In our report, the patient had no history of trauma such as shaving of the face or previous cutaneous fungal infections and had no immunosuppression; in that way what is the initiating factor? Immunosuppressive drugs include corticosteroids, vincristine, cyclophosphamide, azathioprine, and tacrolimus, alone or in combination. Jacobs [11] thought that misapplication of topical corticosteroids over a long period can produce Majocchi granuloma. It was reported that MG was made by applying betamethasone ointment for 4 months by Meehan [12]. When it occurs to the patient, it might be eczema or allergic diseases at first, and he consulted doctors in private clinics and was given topical corticosteroids over a long time; then the host was occasionally infected by dermatophytes; the application of corticosteroids initially suppressed the inflammatory component associated with dermatophytes while simultaneously accelerating dermatophyte growth [9].

Owing to the variety of MG’s manifestations, it is necessary to make examinations including direct microscopical, histological examinations and the fungal culture. When the patient came to our clinic for diagnosis and treatment, these diagnoses including corticosteroid-dependent dermatitis, lupus miliaris disseminates, acne rosacea, fungal infective dermatoses, and skin tumour were considered by us. After a series of examinations, MG was diagnosed as being caused by Trichophyton rubrum which was identified by the features of fungal culture.

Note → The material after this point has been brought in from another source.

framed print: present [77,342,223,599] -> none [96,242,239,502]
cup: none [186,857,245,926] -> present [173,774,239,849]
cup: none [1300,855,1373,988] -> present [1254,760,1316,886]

Reviewing the past literatures about MG’s treatment, we can find that systemic antifungals such as itraconazole or terbinafine are a must because of the deep location of the infection. The duration of therapy does not have the same standard, from 3 weeks to 1 year in the literatures, and it takes more time for immunosuppressed individuals in general. For the treatment of Majocchi’s granuloma, topical antifungals are usually ineffective [13]. Direct microscopical examinations of the discharge materials reveal obviously hyphae in our case that indicates the organism lives not only in deep cutaneous and subcutaneous tissues but also in epidermis, so it was assumed that topical antifungals are effective for this patient.

Conflict of Interests

The authors declare that there is no conflict of interests regarding the publication of this paper.